The Bodrum Public Prosecutor’s office sent a request to the Greek Judicial Authority for assistance in investigating the death in January 2023. According to the documents reviewed by Al Jazeera, as of July 2023, they had received no response.

Buyuksu's makeshift grave
Buyuksu died almost two years ago at 30; his family is still searching for answers [Courtesy of Dilan Biyik, Buyuksu’s sister]

In November, legal organisations in Turkey and Greece – the Progressive Lawyers’ Association and the Legal Centre Lesvos – released a statement demanding information from Greece about the status of an investigation.

In Greece, the preliminary steps in such an investigation would be conducted by judges who would file a recommendation to the prosecutor on whether there was a need for a full investigation.

“Probably a preliminary investigation is on in Greece, but we’re not informed officially,” said Vicky Aggelidou, a lawyer at the Legal Centre Lesvos. “This was another illegal pushback from the land, as many others we have monitored.
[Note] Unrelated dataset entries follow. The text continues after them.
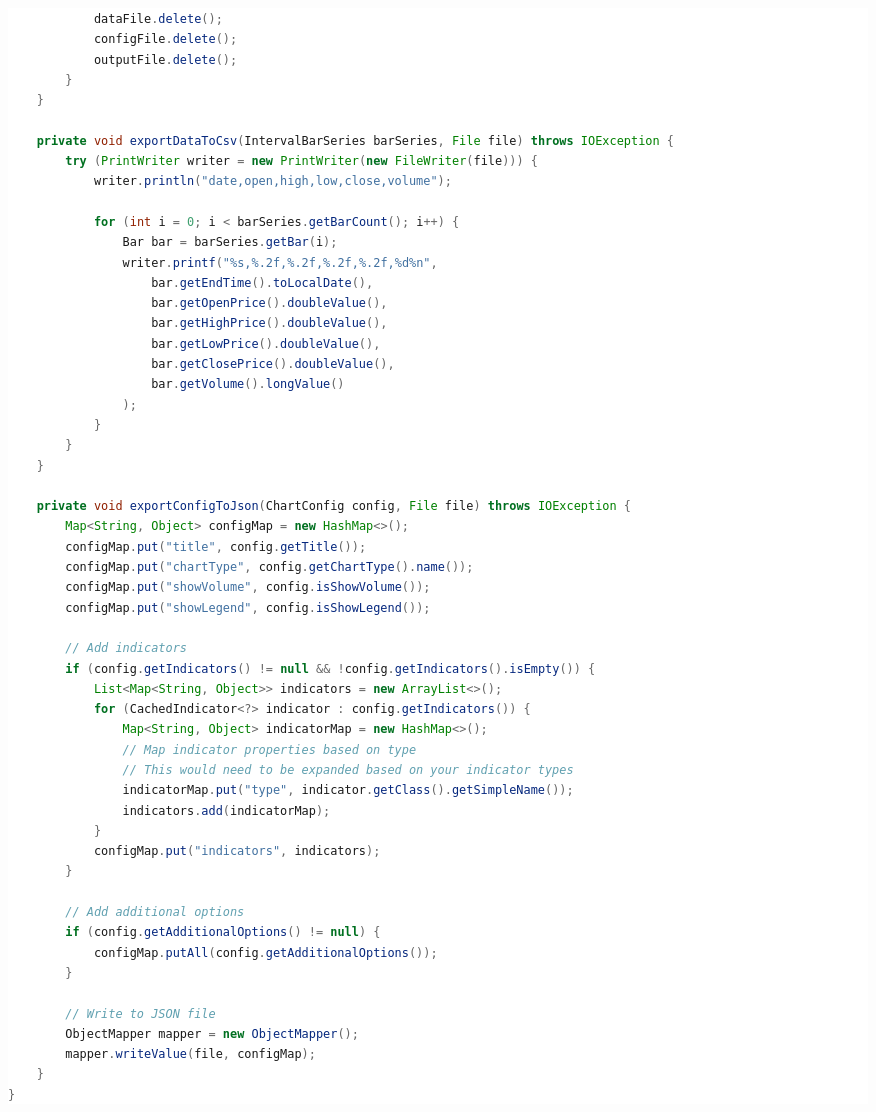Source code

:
 ```java
            dataFile.delete();
            configFile.delete();
            outputFile.delete();
        }
    }
    
    private void exportDataToCsv(IntervalBarSeries barSeries, File file) throws IOException {
        try (PrintWriter writer = new PrintWriter(new FileWriter(file))) {
            writer.println("date,open,high,low,close,volume");
            
            for (int i = 0; i < barSeries.getBarCount(); i++) {
                Bar bar = barSeries.getBar(i);
                writer.printf("%s,%.2f,%.2f,%.2f,%.2f,%d%n",
                    bar.getEndTime().toLocalDate(),
                    bar.getOpenPrice().doubleValue(),
                    bar.getHighPrice().doubleValue(),
                    bar.getLowPrice().doubleValue(),
                    bar.getClosePrice().doubleValue(),
                    bar.getVolume().longValue()
                );
            }
        }
    }
    
    private void exportConfigToJson(ChartConfig config, File file) throws IOException {
        Map<String, Object> configMap = new HashMap<>();
        configMap.put("title", config.getTitle());
        configMap.put("chartType", config.getChartType().name());
        configMap.put("showVolume", config.isShowVolume());
        configMap.put("showLegend", config.isShowLegend());
        
        // Add indicators
        if (config.getIndicators() != null && !config.getIndicators().isEmpty()) {
            List<Map<String, Object>> indicators = new ArrayList<>();
            for (CachedIndicator<?> indicator : config.getIndicators()) {
                Map<String, Object> indicatorMap = new HashMap<>();
                // Map indicator properties based on type
                // This would need to be expanded based on your indicator types
                indicatorMap.put("type", indicator.getClass().getSimpleName());
                indicators.add(indicatorMap);
            }
            configMap.put("indicators", indicators);
        }
        
        // Add additional options
        if (config.getAdditionalOptions() != null) {
            configMap.putAll(config.getAdditionalOptions());
        }
        
        // Write to JSON file
        ObjectMapper mapper = new ObjectMapper();
        mapper.writeValue(file, configMap);
    }
}
```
I hope the investigation will proceed and accusations against the Greek coastguard will be made.”

At the time of publishing, the Greek Ministry of Justice had not responded to Al Jazeera’s request for comment.

Having spent years consulting rights groups and lawyers, Biyik is running out of hope.

“I couldn’t even experience my pain because we are constantly fighting for justice,” she said. “After my brother’s perpetrators are found and punished, then I can start to mourn.”